> _Exercise objective_
Begin at the line with "and (d6, d3, d4);" and write out every line after it, exactly, through the last line below, adding nothing.

[[ Supplied records, beginning ]]

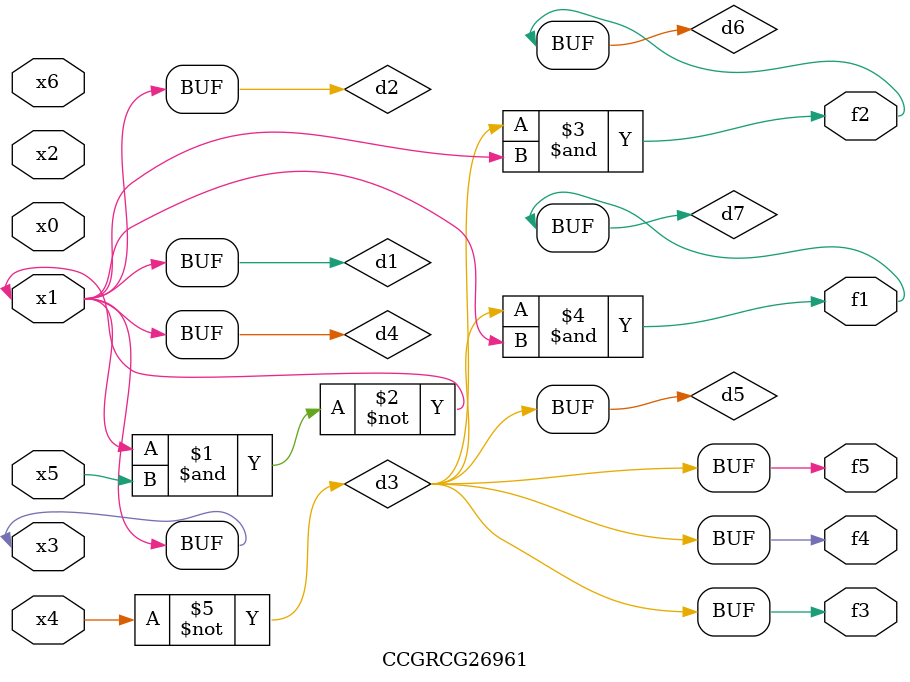
<source format=v>
module CCGRCG26961(
	input x0, x1, x2, x3, x4, x5, x6,
	output f1, f2, f3, f4, f5
);

	wire d1, d2, d3, d4, d5, d6, d7;

	buf (d1, x1, x3);
	nand (d2, x1, x5);
	not (d3, x4);
	buf (d4, d1, d2);
	buf (d5, d3);
	and (d6, d3, d4);
	and (d7, d3, d4);
	assign f1 = d7;
	assign f2 = d6;
	assign f3 = d5;
	assign f4 = d5;
	assign f5 = d5;
endmodule

</source>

[[ Supplied records, end ]]

> _Output of the exercise_
	and (d6, d3, d4);
	and (d7, d3, d4);
	assign f1 = d7;
	assign f2 = d6;
	assign f3 = d5;
	assign f4 = d5;
	assign f5 = d5;
endmodule

</source>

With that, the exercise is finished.